### Try it
Pull out the stretch from the line that contains "- **Languages** : Java, Javascript, Python" through the line that contains "## 📈 GitHub Stats", and copy those lines unchanged.

Records taken from a collection
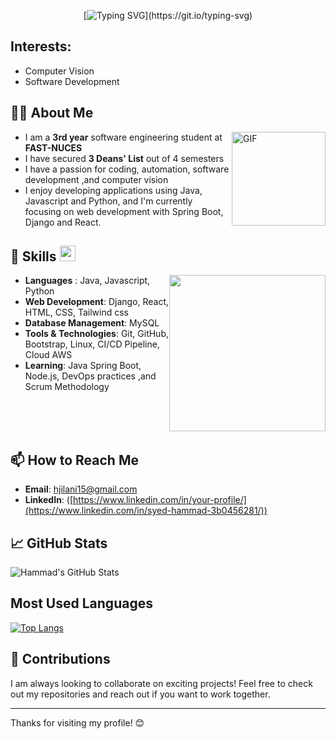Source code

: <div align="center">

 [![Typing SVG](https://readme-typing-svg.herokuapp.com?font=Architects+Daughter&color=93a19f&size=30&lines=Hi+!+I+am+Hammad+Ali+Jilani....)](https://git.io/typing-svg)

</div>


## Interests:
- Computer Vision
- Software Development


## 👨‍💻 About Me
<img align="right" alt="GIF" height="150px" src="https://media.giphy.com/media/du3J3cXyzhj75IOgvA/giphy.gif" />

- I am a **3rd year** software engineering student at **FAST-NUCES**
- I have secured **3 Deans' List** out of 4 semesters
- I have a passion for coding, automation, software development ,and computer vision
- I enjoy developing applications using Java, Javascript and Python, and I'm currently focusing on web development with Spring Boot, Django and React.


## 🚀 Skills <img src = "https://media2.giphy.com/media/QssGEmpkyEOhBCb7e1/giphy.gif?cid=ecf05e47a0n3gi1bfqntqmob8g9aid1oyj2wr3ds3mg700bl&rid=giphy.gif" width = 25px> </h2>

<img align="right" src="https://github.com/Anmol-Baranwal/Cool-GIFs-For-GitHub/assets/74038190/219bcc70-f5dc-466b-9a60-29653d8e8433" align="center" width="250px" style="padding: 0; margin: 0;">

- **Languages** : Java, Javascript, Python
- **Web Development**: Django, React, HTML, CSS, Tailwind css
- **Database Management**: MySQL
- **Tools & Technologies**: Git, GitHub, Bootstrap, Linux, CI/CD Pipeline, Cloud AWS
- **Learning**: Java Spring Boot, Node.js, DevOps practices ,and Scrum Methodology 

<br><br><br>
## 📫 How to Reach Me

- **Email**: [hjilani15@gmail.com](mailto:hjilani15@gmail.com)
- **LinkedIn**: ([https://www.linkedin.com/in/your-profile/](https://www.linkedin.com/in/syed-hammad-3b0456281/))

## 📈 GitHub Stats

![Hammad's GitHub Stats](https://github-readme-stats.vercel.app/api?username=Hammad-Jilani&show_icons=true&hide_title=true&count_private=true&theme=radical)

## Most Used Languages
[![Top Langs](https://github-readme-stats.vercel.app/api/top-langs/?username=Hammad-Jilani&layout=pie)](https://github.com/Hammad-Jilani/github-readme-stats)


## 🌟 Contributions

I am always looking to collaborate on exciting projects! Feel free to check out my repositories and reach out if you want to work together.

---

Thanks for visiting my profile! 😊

--

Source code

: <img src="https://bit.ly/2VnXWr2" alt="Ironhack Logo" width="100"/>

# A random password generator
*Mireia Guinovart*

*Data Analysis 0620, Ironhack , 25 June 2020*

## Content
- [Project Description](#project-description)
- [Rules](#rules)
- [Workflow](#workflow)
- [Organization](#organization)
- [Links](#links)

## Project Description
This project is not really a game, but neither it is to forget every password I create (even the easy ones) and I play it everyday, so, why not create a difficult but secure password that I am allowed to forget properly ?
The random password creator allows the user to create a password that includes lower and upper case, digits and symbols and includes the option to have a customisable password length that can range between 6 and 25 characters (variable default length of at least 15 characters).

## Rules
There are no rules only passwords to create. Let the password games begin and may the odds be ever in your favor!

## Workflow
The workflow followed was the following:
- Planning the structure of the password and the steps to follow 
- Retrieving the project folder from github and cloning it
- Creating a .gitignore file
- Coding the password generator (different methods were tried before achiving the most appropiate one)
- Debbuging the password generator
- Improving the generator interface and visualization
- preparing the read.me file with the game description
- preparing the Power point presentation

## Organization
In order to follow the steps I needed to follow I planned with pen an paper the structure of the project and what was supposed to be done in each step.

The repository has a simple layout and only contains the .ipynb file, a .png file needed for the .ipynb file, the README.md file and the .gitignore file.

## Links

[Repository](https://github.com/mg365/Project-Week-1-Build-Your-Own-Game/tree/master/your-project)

### Worked solution
- **Languages** : Java, Javascript, Python
- **Web Development**: Django, React, HTML, CSS, Tailwind css
- **Database Management**: MySQL
- **Tools & Technologies**: Git, GitHub, Bootstrap, Linux, CI/CD Pipeline, Cloud AWS
- **Learning**: Java Spring Boot, Node.js, DevOps practices ,and Scrum Methodology 

<br><br><br>
## 📫 How to Reach Me

- **Email**: [hjilani15@gmail.com](mailto:hjilani15@gmail.com)
- **LinkedIn**: ([https://www.linkedin.com/in/your-profile/](https://www.linkedin.com/in/syed-hammad-3b0456281/))

## 📈 GitHub Stats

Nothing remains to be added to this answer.